Just Desert Model (Just Desert & Just Punishment) Setiap orang yang
bersalah harus dihukum sesuai dengan tingkat kesalahannya. Tersangka harus
diperlakukan sesuai dengan hak asasinya, sehingga hanya mereka yang bersalah
yang dihukum. Juga memberi ganti kerugian kepada yang bersalah.
Pada
dasarnya, ketujuh model SPP tersebut mendeskripsikan “model keadilan” yang ingin
dicapai dalam takaran kebijakan aplikatif bagi hakim di pengadilan khususnya
saat proses penjatuhan putusan. “Model Keadilan” sesuai dimensi Crime Control
Model (CCM) dan Due Process Model (DPM) yang juga dikemukakan oleh Herbert L.
Packer dalam bukunya yang berjudul: The Limits of Criminal Sanction dimana
disebutkan bahwa dimensi dari Crime Control Model bertitik tolak kepada
keadilan dengan titik tolak tindakan represif merupakan keadilan yang ingin
dicapai guna menekan angka kejahatan sedangkan pada Due Process Model lebih
menekankan pada keadilan dengan orientasi kepada eksistensi tentang hak-hak
terdakwa, lebih mengkedepankan dimensi hukum dan hak asasi manusia.
Apabila
diperinci dengan lebih detail, cermat dan terperinci maka “model keadilan”
sebagaimana dikemukakan oleh Michael King sesuai konteks di atas yakni “model
keadilan” yang berupa Just Desert Model (Just Desert & Just Punishment)
mulanya relatif selaras, cocok diterapkan dalam SPP Indonesia yang berciri
Eropa Kontinental. Pada model keadilan ini maka hakikatnya penjatuhan pidana
kepada pelaku tindak pidana bersifat selektif dalam artian kepada orang yang
bersalah saja yang harus dijatuhi pidana. Kemudian penjatuhan pidana tersebut
haruslah sesuai dengan tingkat dan bobot kesalahan yang dilakukannya.

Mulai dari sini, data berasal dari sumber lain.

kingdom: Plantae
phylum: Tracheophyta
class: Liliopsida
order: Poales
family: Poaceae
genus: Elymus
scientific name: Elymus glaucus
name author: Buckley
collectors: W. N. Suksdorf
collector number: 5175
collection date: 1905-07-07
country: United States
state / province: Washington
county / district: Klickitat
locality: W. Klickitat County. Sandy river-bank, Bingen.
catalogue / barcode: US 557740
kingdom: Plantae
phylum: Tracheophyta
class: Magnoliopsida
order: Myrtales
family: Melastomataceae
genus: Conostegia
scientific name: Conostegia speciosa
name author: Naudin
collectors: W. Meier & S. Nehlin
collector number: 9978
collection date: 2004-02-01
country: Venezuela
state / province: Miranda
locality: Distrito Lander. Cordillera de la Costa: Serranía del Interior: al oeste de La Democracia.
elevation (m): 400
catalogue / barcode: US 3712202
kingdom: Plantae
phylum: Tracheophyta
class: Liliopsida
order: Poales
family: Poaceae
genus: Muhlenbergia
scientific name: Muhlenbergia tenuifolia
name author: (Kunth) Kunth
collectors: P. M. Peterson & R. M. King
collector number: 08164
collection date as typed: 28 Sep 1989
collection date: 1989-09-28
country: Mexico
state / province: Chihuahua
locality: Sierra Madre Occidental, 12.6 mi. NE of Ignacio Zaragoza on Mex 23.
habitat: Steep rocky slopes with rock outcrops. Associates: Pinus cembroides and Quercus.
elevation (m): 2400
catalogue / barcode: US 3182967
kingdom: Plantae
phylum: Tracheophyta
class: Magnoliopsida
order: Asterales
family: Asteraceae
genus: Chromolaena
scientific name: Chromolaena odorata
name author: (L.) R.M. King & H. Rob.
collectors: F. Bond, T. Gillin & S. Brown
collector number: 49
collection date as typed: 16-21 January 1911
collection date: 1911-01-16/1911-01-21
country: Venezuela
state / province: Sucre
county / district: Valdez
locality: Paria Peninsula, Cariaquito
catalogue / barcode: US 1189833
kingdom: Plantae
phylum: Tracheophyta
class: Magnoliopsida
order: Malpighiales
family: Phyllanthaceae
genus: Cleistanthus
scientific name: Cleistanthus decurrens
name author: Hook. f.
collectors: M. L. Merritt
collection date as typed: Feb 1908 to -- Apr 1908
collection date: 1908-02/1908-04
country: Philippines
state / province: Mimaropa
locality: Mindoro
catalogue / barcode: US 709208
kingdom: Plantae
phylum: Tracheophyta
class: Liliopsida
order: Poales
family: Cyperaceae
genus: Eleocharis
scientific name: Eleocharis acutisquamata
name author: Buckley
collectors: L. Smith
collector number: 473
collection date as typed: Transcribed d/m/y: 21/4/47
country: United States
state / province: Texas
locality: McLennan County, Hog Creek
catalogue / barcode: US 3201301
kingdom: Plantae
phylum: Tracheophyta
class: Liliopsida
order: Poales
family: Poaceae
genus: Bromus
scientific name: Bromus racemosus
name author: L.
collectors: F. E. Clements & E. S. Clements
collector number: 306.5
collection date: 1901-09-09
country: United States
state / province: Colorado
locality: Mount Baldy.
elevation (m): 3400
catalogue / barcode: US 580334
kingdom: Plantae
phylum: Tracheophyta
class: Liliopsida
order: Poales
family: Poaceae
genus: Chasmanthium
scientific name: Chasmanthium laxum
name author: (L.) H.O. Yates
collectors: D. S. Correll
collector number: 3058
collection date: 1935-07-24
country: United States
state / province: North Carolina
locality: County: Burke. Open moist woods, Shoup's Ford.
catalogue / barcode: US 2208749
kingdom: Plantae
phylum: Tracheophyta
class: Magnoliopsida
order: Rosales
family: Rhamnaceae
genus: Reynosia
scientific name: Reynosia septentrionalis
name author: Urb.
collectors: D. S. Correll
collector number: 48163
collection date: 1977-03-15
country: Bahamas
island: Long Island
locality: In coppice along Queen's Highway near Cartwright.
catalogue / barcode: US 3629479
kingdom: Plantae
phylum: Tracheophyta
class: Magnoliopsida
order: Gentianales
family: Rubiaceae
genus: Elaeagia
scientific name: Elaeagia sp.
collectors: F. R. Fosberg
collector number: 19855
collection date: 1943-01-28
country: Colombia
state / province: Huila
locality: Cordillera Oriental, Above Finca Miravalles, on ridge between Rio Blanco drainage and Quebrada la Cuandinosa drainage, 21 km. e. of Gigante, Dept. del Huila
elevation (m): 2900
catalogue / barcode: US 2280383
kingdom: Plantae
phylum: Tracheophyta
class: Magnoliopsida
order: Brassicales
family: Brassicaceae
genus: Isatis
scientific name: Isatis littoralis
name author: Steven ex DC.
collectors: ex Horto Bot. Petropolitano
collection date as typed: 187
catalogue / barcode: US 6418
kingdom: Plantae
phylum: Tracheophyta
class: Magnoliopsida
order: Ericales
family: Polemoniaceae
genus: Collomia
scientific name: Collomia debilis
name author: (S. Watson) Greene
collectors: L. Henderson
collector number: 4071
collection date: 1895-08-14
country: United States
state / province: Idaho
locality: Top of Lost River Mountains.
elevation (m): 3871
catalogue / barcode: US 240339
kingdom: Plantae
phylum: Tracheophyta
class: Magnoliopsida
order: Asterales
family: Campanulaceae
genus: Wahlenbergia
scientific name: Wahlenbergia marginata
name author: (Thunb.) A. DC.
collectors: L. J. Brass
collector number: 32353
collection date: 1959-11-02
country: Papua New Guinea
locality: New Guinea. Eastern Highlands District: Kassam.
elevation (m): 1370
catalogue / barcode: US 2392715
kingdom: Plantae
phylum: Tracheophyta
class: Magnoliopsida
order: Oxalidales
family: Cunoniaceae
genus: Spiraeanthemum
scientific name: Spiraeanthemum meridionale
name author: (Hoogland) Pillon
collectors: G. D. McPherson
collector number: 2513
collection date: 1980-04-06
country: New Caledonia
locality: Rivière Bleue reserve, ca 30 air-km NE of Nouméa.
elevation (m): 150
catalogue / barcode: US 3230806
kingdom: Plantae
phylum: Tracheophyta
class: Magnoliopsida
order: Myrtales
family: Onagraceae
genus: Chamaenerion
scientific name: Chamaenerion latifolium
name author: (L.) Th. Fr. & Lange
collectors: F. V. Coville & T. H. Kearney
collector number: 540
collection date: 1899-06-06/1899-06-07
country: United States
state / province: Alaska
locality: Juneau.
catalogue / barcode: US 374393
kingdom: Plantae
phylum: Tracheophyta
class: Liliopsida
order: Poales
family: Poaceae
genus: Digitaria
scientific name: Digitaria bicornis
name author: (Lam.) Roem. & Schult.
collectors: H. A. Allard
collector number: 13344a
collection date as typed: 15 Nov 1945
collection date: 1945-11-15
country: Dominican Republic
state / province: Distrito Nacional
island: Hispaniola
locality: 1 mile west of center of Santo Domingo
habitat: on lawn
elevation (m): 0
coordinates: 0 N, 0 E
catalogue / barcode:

Berikutnya dalam menjalani proses peradilan tersebut maka hak-hak dari terdakwa
berupa asas praduga tidak bersalah (presumption of innocence) harus dilindungi
dan dijunjung tinggi serta juga bagi korban diberikan ganti kerugian.
Konkretnya, pelaku tindak pidana diwajibkan memberi ganti kerugian kepada
korban akibat dari tindak pidana yang telah dilakukannya.
Akan
tetapi selaras kemajuan perkembangan ilmu pengetahuan dan teknologi, ternyata
SPP telah berada di “persimpangan jalan” dalam artian SPP belum dapat menjawab
secara tuntas dimensi dan dilema dalam SPP.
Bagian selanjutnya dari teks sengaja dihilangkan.